We at OTLSS have been following the decline of über-toilet Appalachian Law School for years. Now the discordant notes of its swan song resound far from Grundy, Virginia.
A week and a half ago, the supervisors of Buchanan County voted 5–2 to give Appalachian Law School $3.4 million out of the public coffers. This handout still requires approval from the county's Industrial Development Authority, although it appears to have nothing whatsoever to do with industrial development. Half of the money will be disbursed in early March if the IDA agrees and Appalachian tenders financial records that it has previously refused.
Leading this campaign, apparently, within the county government was Supervisor Trey Adkins, who ever so coincidentally "was recently appointed to the law school’s board of trustees". Can you say conflict of interests? Might this little appointment have been a little quid pro quo? How happy will the public be to know that their board of supervisors just voted to hand dying Appalachian 6% of the county's $59M annual budget?
Not very, according to Supervisor Roger Rife—himself a former trustee of Appalachian. Reluctantly voting to give Appalachian "one more chance", he lamented: "What we’re creating is going to come back to bite us." Specifically, he expects the county to raise taxes just for this piece of lagniappe.

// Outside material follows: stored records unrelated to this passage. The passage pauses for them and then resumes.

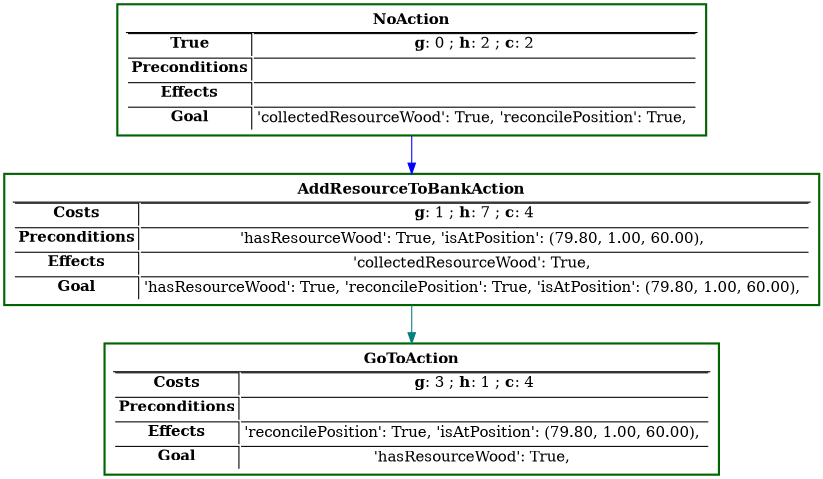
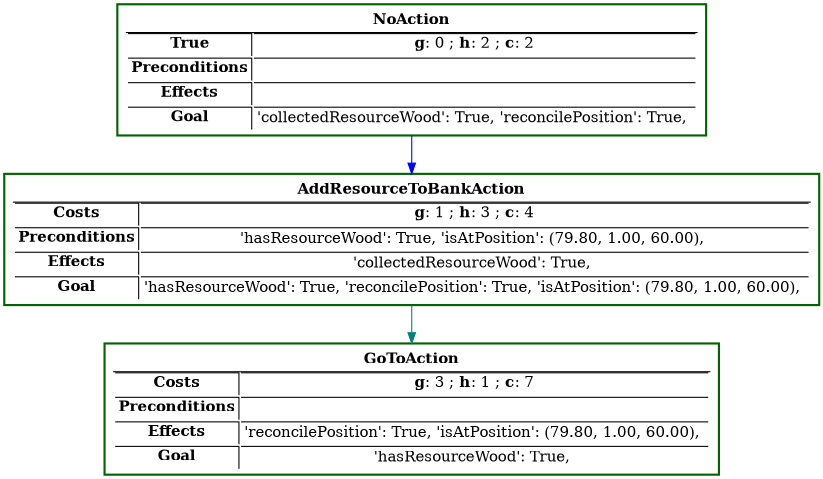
  digraph {
    node [color=darkgreen shape=box style=bold]
    n1 [label=< <table border='0' color='black' fontcolor='#F5F5F5'>     <tr> <td colspan='2'><b>NoAction</b></td> </tr>     <hr/>     <tr align='left'> <td border='1' sides='rt'><b>True</b></td>           <td border='1' sides='t'><b>g</b>: 0 ; <b>h</b>: 2 ; <b>c</b>: 2</td> </tr>     <tr align='left'> <td border='1' sides='rt'><b>Preconditions</b></td>   <td border='1' sides='t'></td> </tr>     <tr align='left'> <td border='1' sides='rt'><b>Effects</b></td>         <td border='1' sides='t'></td> </tr>     <tr align='left'> <td border='1' sides='rt'><b>Goal</b></td>            <td border='1' sides='t'>'collectedResourceWood': True, 'reconcilePosition': True, </td> </tr> </table> >]
-   n2 [label=< <table border='0' color='black' fontcolor='#F5F5F5'>     <tr> <td colspan='2'><b>AddResourceToBankAction</b></td> </tr>     <hr/>     <tr align='left'> <td border='1' sides='rt'><b>Costs</b></td>           <td border='1' sides='t'><b>g</b>: 1 ; <b>h</b>: 7 ; <b>c</b>: 4</td> </tr>     <tr align='left'> <td border='1' sides='rt'><b>Preconditions</b></td>   <td border='1' sides='t'>'hasResourceWood': True, 'isAtPosition': (79.80, 1.00, 60.00), </td> </tr>     <tr align='left'> <td border='1' sides='rt'><b>Effects</b></td>         <td border='1' sides='t'>'collectedResourceWood': True, </td> </tr>     <tr align='left'> <td border='1' sides='rt'><b>Goal</b></td>            <td border='1' sides='t'>'hasResourceWood': True, 'reconcilePosition': True, 'isAtPosition': (79.80, 1.00, 60.00), </td> </tr> </table> >]
-   n3 [label=< <table border='0' color='black' fontcolor='#F5F5F5'>     <tr> <td colspan='2'><b>GoToAction</b></td> </tr>     <hr/>     <tr align='left'> <td border='1' sides='rt'><b>Costs</b></td>           <td border='1' sides='t'><b>g</b>: 3 ; <b>h</b>: 1 ; <b>c</b>: 4</td> </tr>     <tr align='left'> <td border='1' sides='rt'><b>Preconditions</b></td>   <td border='1' sides='t'></td> </tr>     <tr align='left'> <td border='1' sides='rt'><b>Effects</b></td>         <td border='1' sides='t'>'reconcilePosition': True, 'isAtPosition': (79.80, 1.00, 60.00), </td> </tr>     <tr align='left'> <td border='1' sides='rt'><b>Goal</b></td>            <td border='1' sides='t'>'hasResourceWood': True, </td> </tr> </table> >]
+   n2 [label=< <table border='0' color='black' fontcolor='#F5F5F5'>     <tr> <td colspan='2'><b>AddResourceToBankAction</b></td> </tr>     <hr/>     <tr align='left'> <td border='1' sides='rt'><b>Costs</b></td>           <td border='1' sides='t'><b>g</b>: 1 ; <b>h</b>: 3 ; <b>c</b>: 4</td> </tr>     <tr align='left'> <td border='1' sides='rt'><b>Preconditions</b></td>   <td border='1' sides='t'>'hasResourceWood': True, 'isAtPosition': (79.80, 1.00, 60.00), </td> </tr>     <tr align='left'> <td border='1' sides='rt'><b>Effects</b></td>         <td border='1' sides='t'>'collectedResourceWood': True, </td> </tr>     <tr align='left'> <td border='1' sides='rt'><b>Goal</b></td>            <td border='1' sides='t'>'hasResourceWood': True, 'reconcilePosition': True, 'isAtPosition': (79.80, 1.00, 60.00), </td> </tr> </table> >]
+   n3 [label=< <table border='0' color='black' fontcolor='#F5F5F5'>     <tr> <td colspan='2'><b>GoToAction</b></td> </tr>     <hr/>     <tr align='left'> <td border='1' sides='rt'><b>Costs</b></td>           <td border='1' sides='t'><b>g</b>: 3 ; <b>h</b>: 1 ; <b>c</b>: 7</td> </tr>     <tr align='left'> <td border='1' sides='rt'><b>Preconditions</b></td>   <td border='1' sides='t'></td> </tr>     <tr align='left'> <td border='1' sides='rt'><b>Effects</b></td>         <td border='1' sides='t'>'reconcilePosition': True, 'isAtPosition': (79.80, 1.00, 60.00), </td> </tr>     <tr align='left'> <td border='1' sides='rt'><b>Goal</b></td>            <td border='1' sides='t'>'hasResourceWood': True, </td> </tr> </table> >]
    n1 -> n2 [color=blue]
    n2 -> n3 [color=teal]
  }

Yes, even some of the board members who voted in favor of this pork-barrel graft are anything but sanguine about Appalachian's prospects. Supervisor Craig Stiltner observed that no bank would lend money to an institution perenially swimming in red ink. Appalachian never repaid a $6M loan extended by the Virginia Coalfield Economic Development Authority in 2016.
Adkins promoted this rip-off of the public coffers as an endeavor vital to the survival of Grundy, which happens to be the county seat. Forty-one jobs at the über-toilet depend on it—22 of them held by natives of Buchanan County. In the vulgar expression of Adkins, the IDA would "tear their arm off" to save 22 jobs at the trifling price of $3.4M.
Well, before so dramatic a performance of self-mutilation, the IDA might like to do a bit of arithmetic, if anyone there is up to the task. That sum is more than $150k per job—for the next two or three months. That vastly exceeds the value of those 22 jobs to the county.
Over the past ten years, Buchanan County has lost almost half of its population. As one might guess from the name Appalachian, the county is situate in an area historically devoted to coal mining. In a remote, mountainous county with no economic prospects, whose very geography militates against anything industrial and whose population lacks the education for learned professions (even if demand were present), a law school stands out like a sore thumb, its gleaming brick building and manicured lawn clashing with the scarred, black hillsides and piles of slag that typify the landscape. It does not serve the largely impoverished population that will soon see its taxes go up to pay for a predatory über-toilet that gives Cooley stiff competition for the title of lousiest law skule in the US.
Appalachian can do nothing to help. It turns out to be in dire financial straits: without $2.5M in a big hurry, it will not see the end of the semester. Long-term survival, according to the dean, will require an infusion of some $10M.
Now, if you have just read that paragraph and are still thinking of enrolling at Appalachian, please stop and read the paragraph again. This so-called school had to go begging just to survive for the next two months. It was prepared to shut up shop in the middle of the semester. And if it does get this money for the second half of the current semester, where will it get enough money for the next semester and the one after that? Do you really want to take the evidently high risk of having your über-toilet law school bolt its doors on you in the middle of the term, leaving you to hold an empty bag?
Enrollment, at 184 students, is far below the level of 300 that, in the words of dean David Western, would be needed to sustain Appalachian. Indeed, OTLSS estimated some years ago that a law school cannot survive over the long run with fewer than 75 students per class—and right now Appalachian has only 61.
I admit that Appalachian, evidently because of millions of dollars in welfare payments, has survived longer than I had expected during the wave of shutterings of toilet law schools that started ten years ago. I predict, however, that Appalachian will soon be the seventeenth institution in law-school-scam history to close its doors for good. And when it does, good riddance.